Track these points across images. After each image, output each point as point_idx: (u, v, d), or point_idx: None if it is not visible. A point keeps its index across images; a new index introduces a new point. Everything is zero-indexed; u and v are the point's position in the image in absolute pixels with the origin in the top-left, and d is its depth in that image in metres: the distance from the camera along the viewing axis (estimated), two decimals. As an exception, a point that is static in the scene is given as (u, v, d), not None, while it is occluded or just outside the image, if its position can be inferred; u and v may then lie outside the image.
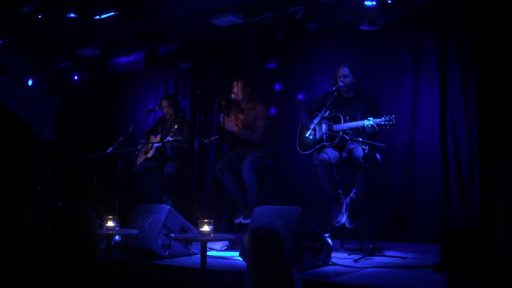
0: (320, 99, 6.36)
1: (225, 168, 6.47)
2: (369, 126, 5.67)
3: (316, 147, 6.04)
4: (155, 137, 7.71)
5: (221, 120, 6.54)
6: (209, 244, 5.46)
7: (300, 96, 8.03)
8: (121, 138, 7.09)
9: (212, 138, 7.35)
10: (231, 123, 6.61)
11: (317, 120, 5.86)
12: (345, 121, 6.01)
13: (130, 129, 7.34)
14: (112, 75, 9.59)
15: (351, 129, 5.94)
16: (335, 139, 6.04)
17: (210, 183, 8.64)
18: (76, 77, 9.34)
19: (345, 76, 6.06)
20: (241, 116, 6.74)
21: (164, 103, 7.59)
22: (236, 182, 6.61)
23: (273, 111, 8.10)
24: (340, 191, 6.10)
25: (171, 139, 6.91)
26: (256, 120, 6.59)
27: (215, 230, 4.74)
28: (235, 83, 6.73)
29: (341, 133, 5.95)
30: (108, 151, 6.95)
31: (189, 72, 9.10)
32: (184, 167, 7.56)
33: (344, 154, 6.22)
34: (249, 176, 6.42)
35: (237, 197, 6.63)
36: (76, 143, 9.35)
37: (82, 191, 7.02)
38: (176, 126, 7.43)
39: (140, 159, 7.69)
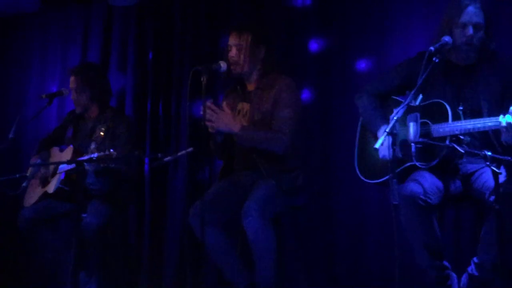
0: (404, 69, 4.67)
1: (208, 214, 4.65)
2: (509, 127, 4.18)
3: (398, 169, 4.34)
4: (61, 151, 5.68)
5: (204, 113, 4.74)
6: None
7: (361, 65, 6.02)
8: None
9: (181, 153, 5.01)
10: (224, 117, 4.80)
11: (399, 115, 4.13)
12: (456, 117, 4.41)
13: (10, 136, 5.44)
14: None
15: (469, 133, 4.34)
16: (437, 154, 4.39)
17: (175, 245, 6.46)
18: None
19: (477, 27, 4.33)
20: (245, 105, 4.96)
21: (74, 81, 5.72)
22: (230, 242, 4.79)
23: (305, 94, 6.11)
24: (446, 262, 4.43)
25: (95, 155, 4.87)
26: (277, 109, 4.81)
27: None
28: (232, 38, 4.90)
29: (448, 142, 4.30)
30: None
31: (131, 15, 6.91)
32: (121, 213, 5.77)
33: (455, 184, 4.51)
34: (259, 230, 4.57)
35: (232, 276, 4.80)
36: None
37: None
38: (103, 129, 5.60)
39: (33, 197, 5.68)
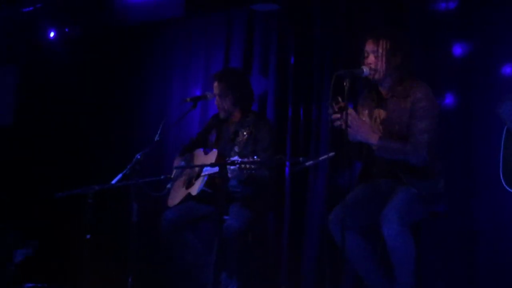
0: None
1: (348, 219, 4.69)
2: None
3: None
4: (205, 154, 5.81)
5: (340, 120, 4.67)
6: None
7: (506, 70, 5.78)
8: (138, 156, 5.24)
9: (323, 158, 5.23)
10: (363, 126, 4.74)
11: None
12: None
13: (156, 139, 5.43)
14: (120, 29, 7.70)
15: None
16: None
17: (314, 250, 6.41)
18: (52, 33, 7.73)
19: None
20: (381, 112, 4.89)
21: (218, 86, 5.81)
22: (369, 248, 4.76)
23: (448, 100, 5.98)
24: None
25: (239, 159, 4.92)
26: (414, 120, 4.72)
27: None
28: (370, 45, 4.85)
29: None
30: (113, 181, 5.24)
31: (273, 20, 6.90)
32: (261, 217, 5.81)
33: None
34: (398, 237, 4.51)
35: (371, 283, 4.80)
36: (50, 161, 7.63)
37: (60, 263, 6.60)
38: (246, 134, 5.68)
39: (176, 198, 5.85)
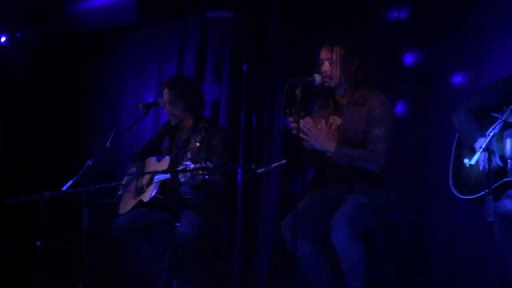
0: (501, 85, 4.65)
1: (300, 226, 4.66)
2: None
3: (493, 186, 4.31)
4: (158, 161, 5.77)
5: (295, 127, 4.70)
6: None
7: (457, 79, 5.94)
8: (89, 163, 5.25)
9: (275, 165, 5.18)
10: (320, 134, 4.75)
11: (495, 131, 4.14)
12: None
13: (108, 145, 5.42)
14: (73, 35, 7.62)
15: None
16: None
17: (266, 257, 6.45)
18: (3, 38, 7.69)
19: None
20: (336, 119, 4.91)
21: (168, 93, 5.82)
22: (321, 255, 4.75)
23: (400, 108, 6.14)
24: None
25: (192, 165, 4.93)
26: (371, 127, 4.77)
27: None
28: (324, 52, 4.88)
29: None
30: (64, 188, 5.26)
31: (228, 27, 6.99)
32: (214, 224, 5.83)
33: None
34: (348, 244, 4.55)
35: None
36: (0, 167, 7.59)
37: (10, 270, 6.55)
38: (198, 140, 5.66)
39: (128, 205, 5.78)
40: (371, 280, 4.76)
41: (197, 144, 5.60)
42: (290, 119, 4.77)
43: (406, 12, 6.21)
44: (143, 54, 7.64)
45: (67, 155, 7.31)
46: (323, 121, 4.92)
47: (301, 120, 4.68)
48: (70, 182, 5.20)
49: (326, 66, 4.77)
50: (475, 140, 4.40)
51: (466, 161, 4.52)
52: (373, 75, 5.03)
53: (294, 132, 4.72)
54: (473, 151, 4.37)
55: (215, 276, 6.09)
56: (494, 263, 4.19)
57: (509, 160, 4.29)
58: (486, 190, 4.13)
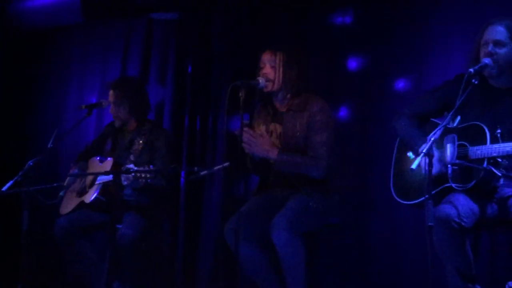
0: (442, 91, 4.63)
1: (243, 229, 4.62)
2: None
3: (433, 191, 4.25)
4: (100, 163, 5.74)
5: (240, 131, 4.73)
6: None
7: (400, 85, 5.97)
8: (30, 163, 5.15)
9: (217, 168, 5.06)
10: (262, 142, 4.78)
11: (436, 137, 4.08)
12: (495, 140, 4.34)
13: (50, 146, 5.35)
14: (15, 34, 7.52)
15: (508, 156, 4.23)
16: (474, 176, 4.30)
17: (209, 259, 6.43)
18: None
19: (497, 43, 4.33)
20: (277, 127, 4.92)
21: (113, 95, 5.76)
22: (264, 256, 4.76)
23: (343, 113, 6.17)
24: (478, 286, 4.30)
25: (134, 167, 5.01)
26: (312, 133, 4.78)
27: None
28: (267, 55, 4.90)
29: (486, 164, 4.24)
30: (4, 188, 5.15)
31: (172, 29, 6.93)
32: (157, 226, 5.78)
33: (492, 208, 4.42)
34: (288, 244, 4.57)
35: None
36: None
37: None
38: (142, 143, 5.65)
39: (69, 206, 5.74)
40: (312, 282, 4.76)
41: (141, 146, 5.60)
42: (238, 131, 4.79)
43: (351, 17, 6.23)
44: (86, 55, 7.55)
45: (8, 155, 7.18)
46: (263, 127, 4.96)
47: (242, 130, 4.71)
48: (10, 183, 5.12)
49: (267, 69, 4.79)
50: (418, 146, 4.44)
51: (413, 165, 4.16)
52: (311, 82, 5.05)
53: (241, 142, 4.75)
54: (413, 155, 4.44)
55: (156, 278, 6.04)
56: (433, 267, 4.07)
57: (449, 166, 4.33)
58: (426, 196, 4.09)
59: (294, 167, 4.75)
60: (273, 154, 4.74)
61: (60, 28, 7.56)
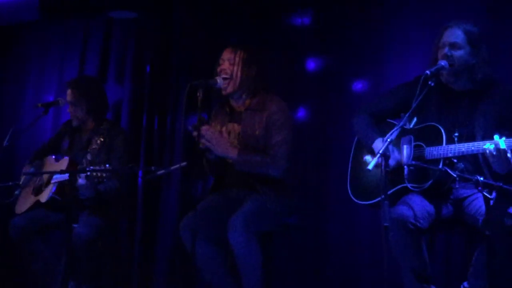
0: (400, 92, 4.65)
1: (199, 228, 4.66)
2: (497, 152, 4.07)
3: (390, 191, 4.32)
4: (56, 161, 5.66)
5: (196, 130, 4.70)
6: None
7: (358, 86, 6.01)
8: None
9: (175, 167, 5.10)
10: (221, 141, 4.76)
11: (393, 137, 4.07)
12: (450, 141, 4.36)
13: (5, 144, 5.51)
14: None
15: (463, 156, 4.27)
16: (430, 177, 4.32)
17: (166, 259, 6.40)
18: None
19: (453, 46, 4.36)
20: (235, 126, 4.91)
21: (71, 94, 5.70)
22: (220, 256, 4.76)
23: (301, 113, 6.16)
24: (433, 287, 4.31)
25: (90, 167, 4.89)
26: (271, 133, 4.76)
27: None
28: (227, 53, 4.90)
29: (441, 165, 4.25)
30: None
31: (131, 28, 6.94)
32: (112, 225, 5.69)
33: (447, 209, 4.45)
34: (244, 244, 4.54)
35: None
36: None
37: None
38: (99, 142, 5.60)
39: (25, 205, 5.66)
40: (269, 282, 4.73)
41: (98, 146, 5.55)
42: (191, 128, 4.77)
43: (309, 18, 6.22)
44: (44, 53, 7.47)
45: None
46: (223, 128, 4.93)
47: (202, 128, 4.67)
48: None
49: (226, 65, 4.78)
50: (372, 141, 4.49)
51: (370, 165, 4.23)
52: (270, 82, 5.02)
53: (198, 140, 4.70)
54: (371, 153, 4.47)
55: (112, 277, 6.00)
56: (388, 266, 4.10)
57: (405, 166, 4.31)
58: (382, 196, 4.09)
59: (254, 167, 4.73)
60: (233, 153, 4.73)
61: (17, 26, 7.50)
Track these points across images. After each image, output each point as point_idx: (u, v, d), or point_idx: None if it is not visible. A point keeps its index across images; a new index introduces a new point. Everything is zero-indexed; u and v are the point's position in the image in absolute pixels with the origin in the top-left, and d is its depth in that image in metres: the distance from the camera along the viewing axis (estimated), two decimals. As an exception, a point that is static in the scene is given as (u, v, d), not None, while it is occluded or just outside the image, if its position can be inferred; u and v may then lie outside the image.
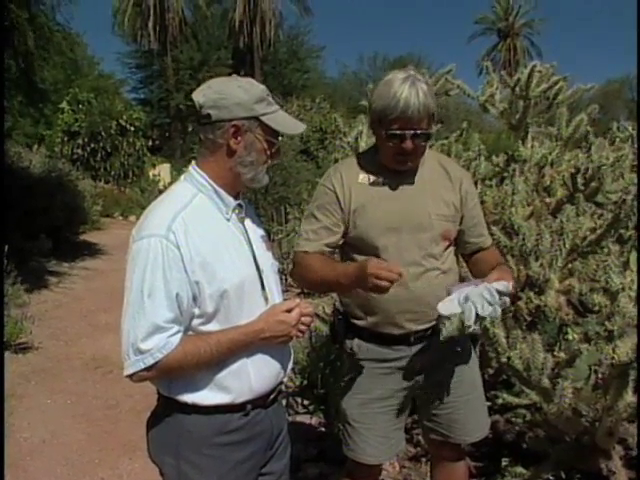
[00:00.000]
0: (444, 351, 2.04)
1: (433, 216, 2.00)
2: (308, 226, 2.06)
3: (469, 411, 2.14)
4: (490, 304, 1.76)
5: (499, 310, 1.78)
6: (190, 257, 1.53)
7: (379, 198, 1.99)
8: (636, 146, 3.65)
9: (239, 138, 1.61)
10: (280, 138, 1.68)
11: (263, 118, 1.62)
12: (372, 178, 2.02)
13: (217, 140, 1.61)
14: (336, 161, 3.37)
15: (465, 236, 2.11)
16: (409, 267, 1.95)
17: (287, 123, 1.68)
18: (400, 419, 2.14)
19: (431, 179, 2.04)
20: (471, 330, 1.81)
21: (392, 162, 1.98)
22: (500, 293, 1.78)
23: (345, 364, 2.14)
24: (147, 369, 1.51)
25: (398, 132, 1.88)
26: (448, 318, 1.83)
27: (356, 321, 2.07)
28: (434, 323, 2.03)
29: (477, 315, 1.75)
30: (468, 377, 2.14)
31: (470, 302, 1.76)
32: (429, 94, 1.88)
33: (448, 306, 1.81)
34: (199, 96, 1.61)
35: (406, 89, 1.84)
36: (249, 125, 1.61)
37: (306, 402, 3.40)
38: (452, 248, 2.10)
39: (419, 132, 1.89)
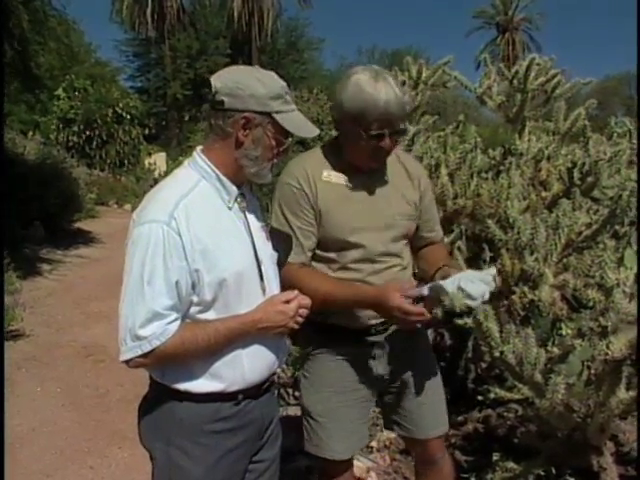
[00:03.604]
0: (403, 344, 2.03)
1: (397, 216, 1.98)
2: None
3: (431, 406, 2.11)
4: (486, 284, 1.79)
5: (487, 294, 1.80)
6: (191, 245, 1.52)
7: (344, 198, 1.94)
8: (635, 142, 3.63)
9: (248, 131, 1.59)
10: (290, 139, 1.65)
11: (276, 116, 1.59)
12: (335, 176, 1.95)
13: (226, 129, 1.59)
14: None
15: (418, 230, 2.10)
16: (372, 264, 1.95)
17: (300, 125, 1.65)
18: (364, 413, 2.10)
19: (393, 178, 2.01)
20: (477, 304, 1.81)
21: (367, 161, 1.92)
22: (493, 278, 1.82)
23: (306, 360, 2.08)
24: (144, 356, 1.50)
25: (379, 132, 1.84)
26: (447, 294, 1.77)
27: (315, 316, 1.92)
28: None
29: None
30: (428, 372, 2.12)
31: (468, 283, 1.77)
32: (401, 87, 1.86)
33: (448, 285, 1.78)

▸ EXERCISE DESCRIPTION: Copy only the part of the records that runs from the first line to the line with "38: (176, 126, 7.43)", ends included, leaving pictures out.

▸ COMPLETED TASK:
Track these points across images. After each image, output each point as point_idx: (u, v, d), or point_idx: None if it is not visible. A point keeps its index across images; a new index introduces a new point. Everything is zero-indexed; u and v are the point's position in the image in absolute pixels with the origin in the top-left, and d is its depth in that image in metres: the distance from the camera along the viewing axis (estimated), two decimals. As an exception, a point that is static in the scene is given as (u, v, d), not None, while it is occluded or just outside the image, if its position can be inferred; u and v may then lie outside the image.
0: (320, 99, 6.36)
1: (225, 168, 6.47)
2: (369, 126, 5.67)
3: (316, 147, 6.04)
4: (155, 137, 7.71)
5: (221, 120, 6.54)
6: (209, 244, 5.46)
7: (300, 96, 8.03)
8: (121, 138, 7.09)
9: (212, 138, 7.35)
10: (231, 123, 6.61)
11: (317, 120, 5.86)
12: (345, 121, 6.01)
13: (130, 129, 7.34)
14: (112, 75, 9.59)
15: (351, 129, 5.94)
16: (335, 139, 6.04)
17: (210, 183, 8.64)
18: (76, 77, 9.34)
19: (345, 76, 6.06)
20: (241, 116, 6.74)
21: (164, 103, 7.59)
22: (236, 182, 6.61)
23: (273, 111, 8.10)
24: (340, 191, 6.10)
25: (171, 139, 6.91)
26: (256, 120, 6.59)
27: (215, 230, 4.74)
28: (235, 83, 6.73)
29: (341, 133, 5.95)
30: (108, 151, 6.95)
31: (189, 72, 9.10)
32: (184, 167, 7.56)
33: (344, 154, 6.22)
34: (249, 176, 6.42)
35: (237, 197, 6.63)
36: (76, 143, 9.35)
37: (82, 191, 7.02)
38: (176, 126, 7.43)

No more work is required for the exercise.